Stay Ahead of Coccidiosis

Control coccidiosis starting at an early age. ( Mike Opperman )

Winter months are usually when calves are under the most stress and when diseases, like coccidiosis, can take advantage of depressed calf immune systems.

Coccidia are parasites in the intestinal tracks of cattle. Eggs are produced and shed via manure. “From the moment a calf is born she is very likely to get oocysts in her mouth,” says Sam Leadley with Attica Veterinary Associates in Attica, N.Y. Leadley offers some advice on reducing shedding rates in older animals:

  • Create clean, well-bedded resting space for calves.
  • Optimize ventilation in the barn and calf or heifer pens.
  • Provide adequate feed space per animal.
  • Minimize weight and age variation between animals in the group.
  • Avoid feeding on the ground unless it is at a bunk.
  • Provide 12" of linear water space per 10 animals.
  • Treat infected animals.
  • Maximize time between successive occupants of the same pen.

“On nearly all dairies, all animals will eventually be exposed to coccidia.

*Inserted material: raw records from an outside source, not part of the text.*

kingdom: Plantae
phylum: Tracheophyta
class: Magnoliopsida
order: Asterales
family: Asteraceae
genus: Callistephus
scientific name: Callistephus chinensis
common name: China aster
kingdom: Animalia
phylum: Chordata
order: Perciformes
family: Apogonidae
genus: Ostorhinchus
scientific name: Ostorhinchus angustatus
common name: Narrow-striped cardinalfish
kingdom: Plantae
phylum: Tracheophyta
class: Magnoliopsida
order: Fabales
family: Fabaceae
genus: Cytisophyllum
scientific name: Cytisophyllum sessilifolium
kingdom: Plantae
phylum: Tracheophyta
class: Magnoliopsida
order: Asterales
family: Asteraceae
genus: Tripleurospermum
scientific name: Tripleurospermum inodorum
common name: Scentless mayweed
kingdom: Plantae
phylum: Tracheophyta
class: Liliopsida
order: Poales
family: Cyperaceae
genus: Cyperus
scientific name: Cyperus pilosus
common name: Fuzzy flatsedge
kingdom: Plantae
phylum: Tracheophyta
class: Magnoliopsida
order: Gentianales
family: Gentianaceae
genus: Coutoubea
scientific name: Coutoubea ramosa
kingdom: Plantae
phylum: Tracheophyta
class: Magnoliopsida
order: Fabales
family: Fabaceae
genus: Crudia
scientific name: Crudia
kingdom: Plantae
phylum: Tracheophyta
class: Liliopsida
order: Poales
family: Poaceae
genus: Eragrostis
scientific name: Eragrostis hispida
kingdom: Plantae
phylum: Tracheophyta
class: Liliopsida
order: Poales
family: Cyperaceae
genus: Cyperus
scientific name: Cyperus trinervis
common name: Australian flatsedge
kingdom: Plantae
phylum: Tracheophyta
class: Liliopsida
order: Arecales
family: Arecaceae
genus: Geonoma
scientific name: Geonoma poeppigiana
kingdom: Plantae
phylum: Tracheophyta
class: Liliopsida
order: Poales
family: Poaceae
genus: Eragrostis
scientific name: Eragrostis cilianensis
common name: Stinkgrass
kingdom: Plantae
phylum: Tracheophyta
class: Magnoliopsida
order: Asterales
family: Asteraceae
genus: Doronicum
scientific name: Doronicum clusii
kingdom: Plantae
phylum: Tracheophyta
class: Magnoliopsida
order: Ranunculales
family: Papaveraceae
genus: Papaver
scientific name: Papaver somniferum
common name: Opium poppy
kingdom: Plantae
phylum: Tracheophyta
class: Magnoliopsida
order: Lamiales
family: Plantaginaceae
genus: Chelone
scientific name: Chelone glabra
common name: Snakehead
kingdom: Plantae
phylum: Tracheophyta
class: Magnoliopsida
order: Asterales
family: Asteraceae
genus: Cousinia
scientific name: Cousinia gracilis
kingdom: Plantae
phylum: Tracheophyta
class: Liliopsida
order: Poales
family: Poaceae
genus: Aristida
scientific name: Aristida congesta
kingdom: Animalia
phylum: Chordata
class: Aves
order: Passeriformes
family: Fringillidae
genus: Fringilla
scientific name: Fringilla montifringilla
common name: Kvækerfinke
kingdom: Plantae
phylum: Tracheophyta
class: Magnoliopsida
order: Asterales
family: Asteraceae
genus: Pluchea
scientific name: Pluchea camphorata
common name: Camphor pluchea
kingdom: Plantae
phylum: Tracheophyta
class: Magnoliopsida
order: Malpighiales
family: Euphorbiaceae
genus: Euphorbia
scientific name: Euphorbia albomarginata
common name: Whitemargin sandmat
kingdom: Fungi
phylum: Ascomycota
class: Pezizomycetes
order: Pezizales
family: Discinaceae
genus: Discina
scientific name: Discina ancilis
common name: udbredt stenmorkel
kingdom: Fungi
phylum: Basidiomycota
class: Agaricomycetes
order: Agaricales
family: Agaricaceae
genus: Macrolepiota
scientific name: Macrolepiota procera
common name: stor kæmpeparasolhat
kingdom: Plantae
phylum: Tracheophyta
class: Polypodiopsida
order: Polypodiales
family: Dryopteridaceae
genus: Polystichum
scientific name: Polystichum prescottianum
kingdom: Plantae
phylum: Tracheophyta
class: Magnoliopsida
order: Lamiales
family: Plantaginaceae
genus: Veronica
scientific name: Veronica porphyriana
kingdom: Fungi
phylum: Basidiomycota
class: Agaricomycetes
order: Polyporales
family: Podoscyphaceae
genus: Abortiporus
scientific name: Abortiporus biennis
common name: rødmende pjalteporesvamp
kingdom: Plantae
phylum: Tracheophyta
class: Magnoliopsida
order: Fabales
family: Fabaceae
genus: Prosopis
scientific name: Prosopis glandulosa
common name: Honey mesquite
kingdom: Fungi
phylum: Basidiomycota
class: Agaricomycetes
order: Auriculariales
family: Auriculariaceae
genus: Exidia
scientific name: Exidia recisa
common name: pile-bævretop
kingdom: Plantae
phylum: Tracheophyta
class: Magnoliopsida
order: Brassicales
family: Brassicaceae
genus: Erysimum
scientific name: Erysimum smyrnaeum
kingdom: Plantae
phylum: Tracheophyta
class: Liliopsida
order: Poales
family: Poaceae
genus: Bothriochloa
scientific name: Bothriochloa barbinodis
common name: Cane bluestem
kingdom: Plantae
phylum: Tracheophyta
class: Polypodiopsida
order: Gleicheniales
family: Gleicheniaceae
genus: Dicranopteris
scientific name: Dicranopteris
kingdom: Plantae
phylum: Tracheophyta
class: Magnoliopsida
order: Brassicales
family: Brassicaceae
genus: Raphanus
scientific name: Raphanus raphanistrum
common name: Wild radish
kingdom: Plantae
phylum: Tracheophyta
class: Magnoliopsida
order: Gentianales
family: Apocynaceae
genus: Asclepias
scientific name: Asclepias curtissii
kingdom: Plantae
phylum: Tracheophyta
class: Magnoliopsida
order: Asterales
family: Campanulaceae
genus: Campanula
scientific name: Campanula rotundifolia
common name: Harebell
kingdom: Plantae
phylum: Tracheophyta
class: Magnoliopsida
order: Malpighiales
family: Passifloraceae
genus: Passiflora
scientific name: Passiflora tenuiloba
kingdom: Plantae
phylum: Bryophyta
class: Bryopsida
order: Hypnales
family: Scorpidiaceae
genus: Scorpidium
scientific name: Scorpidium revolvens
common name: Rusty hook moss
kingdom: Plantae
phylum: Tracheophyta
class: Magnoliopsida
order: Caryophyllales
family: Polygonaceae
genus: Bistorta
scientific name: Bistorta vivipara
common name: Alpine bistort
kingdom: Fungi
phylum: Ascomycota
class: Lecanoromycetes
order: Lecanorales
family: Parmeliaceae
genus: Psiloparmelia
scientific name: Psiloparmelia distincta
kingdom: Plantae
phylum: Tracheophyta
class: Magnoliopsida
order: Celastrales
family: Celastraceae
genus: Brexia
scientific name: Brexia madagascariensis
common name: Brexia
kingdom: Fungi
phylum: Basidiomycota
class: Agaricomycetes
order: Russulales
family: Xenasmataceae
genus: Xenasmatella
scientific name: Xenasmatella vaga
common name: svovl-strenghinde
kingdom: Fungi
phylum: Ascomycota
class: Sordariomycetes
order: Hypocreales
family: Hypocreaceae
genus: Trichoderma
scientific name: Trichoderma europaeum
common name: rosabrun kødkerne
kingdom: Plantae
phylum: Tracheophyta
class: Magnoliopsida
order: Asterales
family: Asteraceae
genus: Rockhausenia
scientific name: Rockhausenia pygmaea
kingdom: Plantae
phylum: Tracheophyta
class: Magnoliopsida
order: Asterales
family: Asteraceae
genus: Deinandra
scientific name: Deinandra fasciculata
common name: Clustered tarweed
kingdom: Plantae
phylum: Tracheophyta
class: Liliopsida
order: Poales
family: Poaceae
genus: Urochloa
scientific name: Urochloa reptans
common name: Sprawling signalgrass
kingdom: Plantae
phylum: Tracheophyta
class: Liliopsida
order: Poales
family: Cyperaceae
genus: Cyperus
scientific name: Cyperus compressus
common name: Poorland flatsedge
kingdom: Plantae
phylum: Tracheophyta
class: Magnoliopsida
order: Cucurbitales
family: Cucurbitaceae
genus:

Through natural exposure, they will build immunity that suppresses infection,” Leadley says. “If the exposure of young calves can be managed to maintain a low level of infection, they can build immunity without excessive damage to their gut and loss of normal growth.”

If natural exposure rates are high, Leadley recommends using a feed additive labeled to control coccidia activity in exposed calves. Preclinical use of the additives is recommended, he says.

“Damage in the gut due to uncontrolled growth of coccidia will occur as early as five days after coccidia exposure,” Leadley says. “Thus, don’t wait until clinical symptoms are present to begin using the additive that you and your veterinarian [believe] is best for your situation.”